Placé devant la maison des hommes lors
de la cérémonie, le poteau bis constituait la promesse tangible
adressée par les vivants aux défunts sculptés sur le poteau que
leur mort serait vengée. Par conséquent, la cérémonie bis servait
de préliminaire à une expédition de chasse aux têtes. Les
parents décédés qui figurent sur le poteau étaient ainsi encouragés
à s’en aller : « Nous vous avons amenés ici, mais ne restez
pas. Partez pour Safan ! » (Konrad, 1996b, p. 296b).

Des simulacres
de combat ont également lieu, peut-être pour chasser les
esprits des morts. À l’issue de la cérémonie, les hommes s’en
prennent aux poteaux avec une hache en pierre, « arrachant les
mains, les pieds et les bras des personnages, séparant le cemen
du tronc et brisant enfin la pirogue en deux » (ibid.). Puis les
débris des poteaux sont portés hors du village pour les laisser
pourrir : « Les dépouilles des morts se décomposent dans la
forêt. » (Ibid.). Leurs pouvoirs surnaturels sont alors transmis aux
palmes de sagoutier dont la croissance est ainsi stimulée par le bis.
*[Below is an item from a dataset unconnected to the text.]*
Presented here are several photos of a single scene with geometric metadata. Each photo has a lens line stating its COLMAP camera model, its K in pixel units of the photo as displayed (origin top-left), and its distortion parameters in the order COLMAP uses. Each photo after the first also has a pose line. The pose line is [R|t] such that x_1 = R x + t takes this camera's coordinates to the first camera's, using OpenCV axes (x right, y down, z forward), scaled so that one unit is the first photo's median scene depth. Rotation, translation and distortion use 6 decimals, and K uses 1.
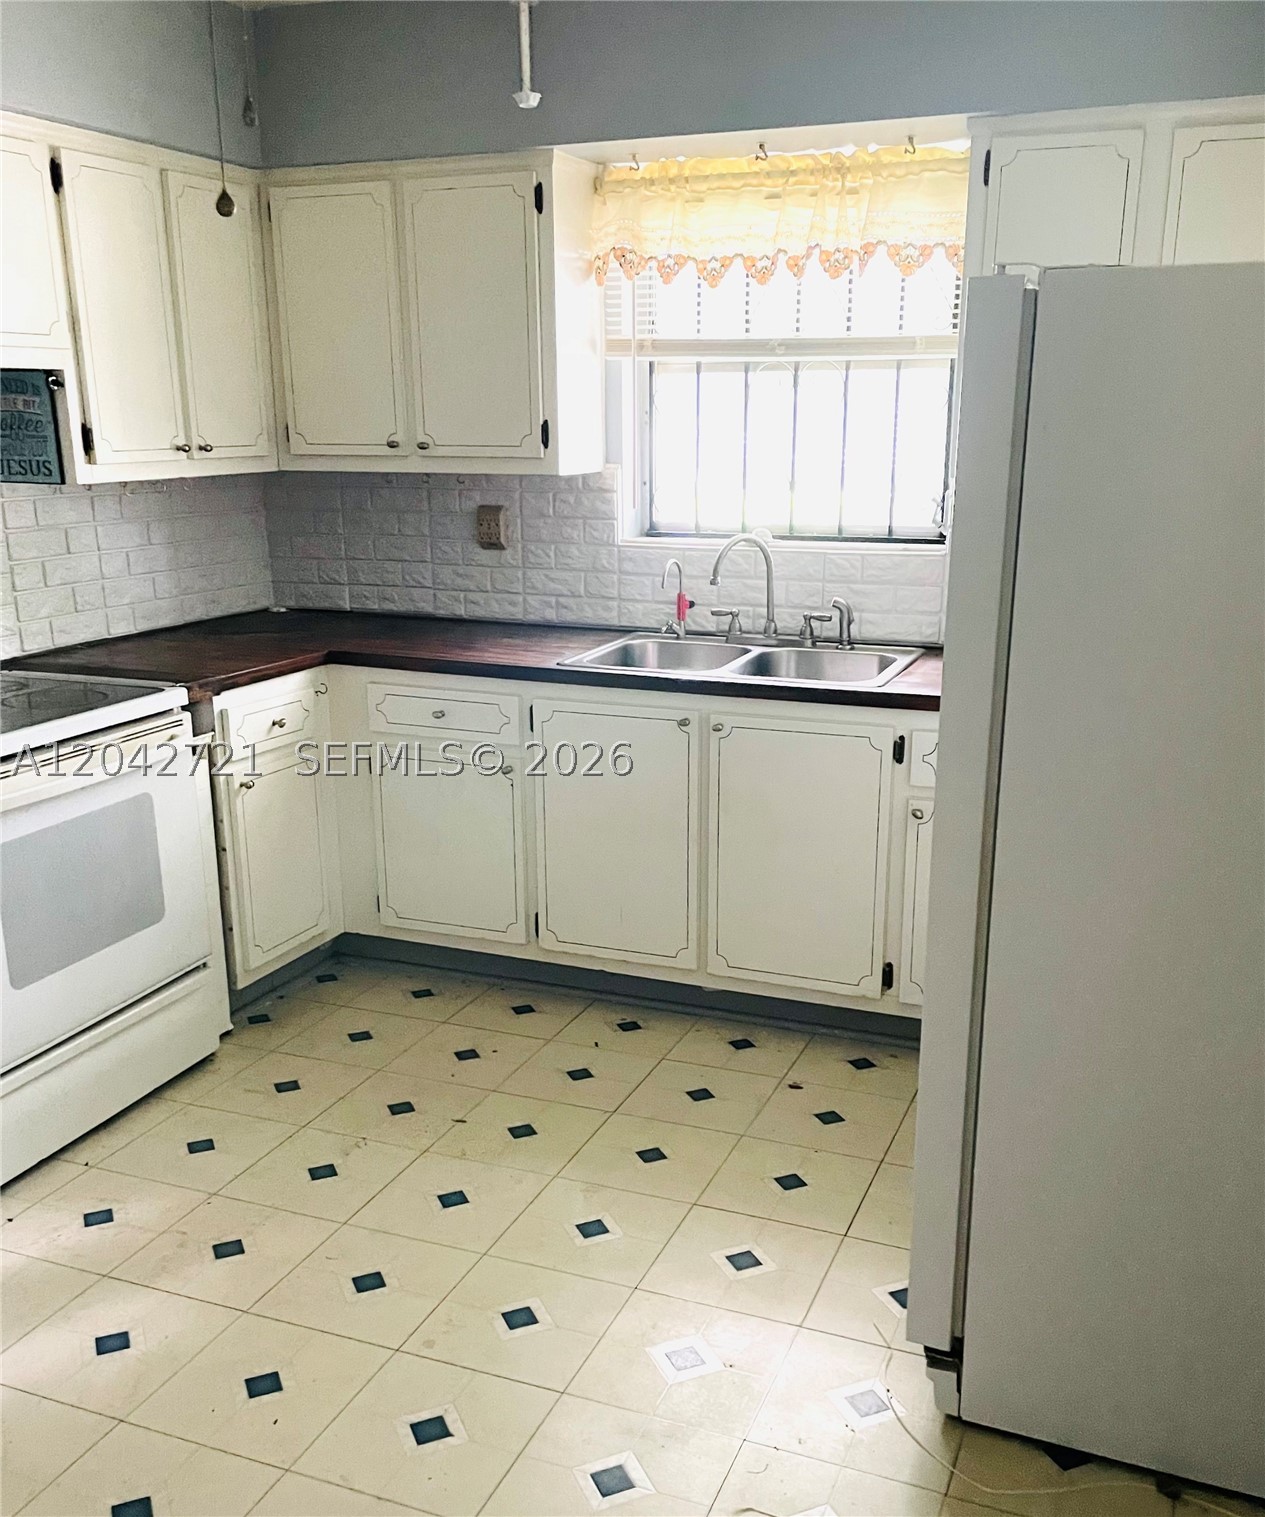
lens RADIAL K [[1378.6, 0, 638.7], [0, 1378.6, 869.4], [0, 0, 1]] dist [0.004645, -0.026352]
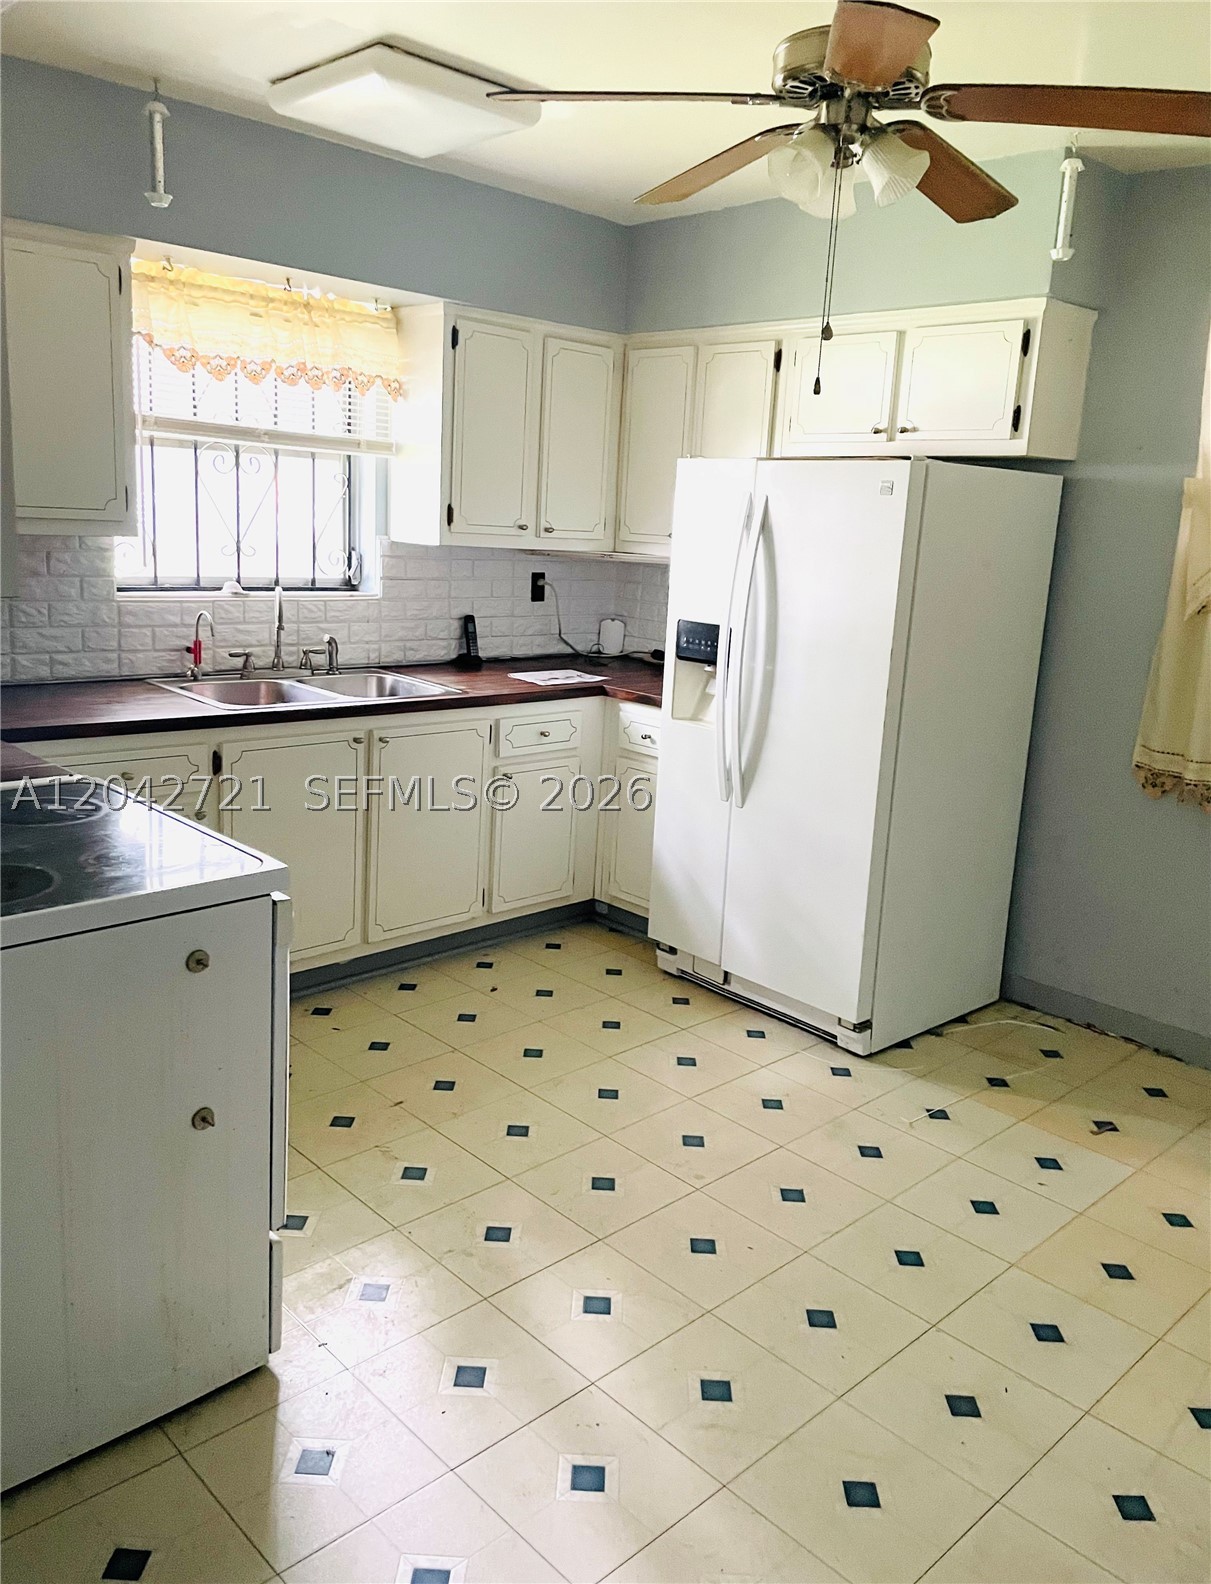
lens RADIAL K [[1242.0, 0, 605.5], [0, 1242.0, 792.0], [0, 0, 1]] dist [0.000623, -0.002170]
pose [[0.416507, -0.173809, 0.892364, -0.785518], [0.225528, 0.970627, 0.083788, -0.094105], [-0.880715, 0.166354, 0.443471, 0.291172]]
[1Bien qu’il existe aussi des poteaux bis constitués d’un seul
personnage ou même de trois personnages superposés, ceux
du village d’Ocenep (d’où provient cette pièce) qui sont mentionnés
dans la littérature comprennent généralement deux figures
humaines [cf. Gerbrands (dir.), 1967b, pp. 138, 140, 142-144, 306-
311 ; cf. également Smidt (dir.), 1993, pl. 7.45, 7.47)].

[2Cf. Saulnier,
1960, ill. p. 76 ; la silhouette de la protubérance de notre personnage
est visible à l’extrême gauche.

[3Cf. par contraste la forme
et la taille réalistes du pénis qui est sculpté juste au-dessous de
la protubérance ajourée.

[4Cf. par exemple Gerbrands, 1967a,
fig. 87.

[5Cf. plusieurs ornements de proue contemporains collectés
par Adrian Gerbrands pour le Rijksmuseum voor
Volkenkunde de Leyde, qualifiés par lui de pseudo-proues
(Gerbrands, 1967a, fig. 69-70, 88).

[6Cf. également Sowada,
1996b.

[7Cf. Nelke, 1995a, fig. 13.72.

[8Le motif de la queue du
couscous apparaît aussi sur les lances, particulièrement celles
du groupe Safan. Cf. Smidt, 1993, pl. 7.23 et 7.24 ; cf. aussi
Konrad, Sowada et Konrad, 2002, fig. 230 et aussi cat. 129 du
présent ouvrage. Pour le motif ainor, cf. Schneebaum, 1985, p. 177,
186.

[9Cf. Schneebaum, 1985, p. 176, « mysterious design ».

[10Konrad et Sowada, 2002, p. 212, fig. 207, 214, 218 et 229 ;
cf. aussi Gerbrands (dir.), 1967b, pp. 148-150.